* **Directions for this task**: Write out every line of text in the items below without any changes, leaving out the pictures.

* **Records shown**:
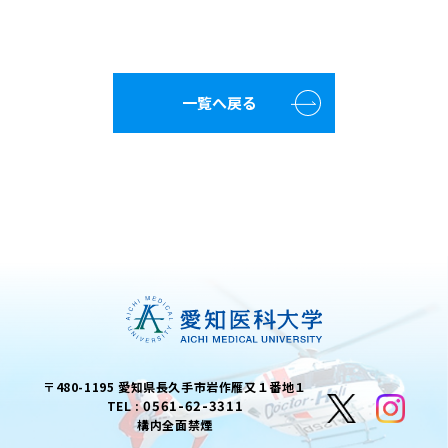
一覧へ戻る
〒480-1195 愛知県長久手市岩作雁又１番地１
0561-62-3311
TEL :
構内全面禁煙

* **Output for this task**:
一覧へ戻る
〒480-1195 愛知県長久手市岩作雁又１番地１
0561-62-3311
TEL :
構内全面禁煙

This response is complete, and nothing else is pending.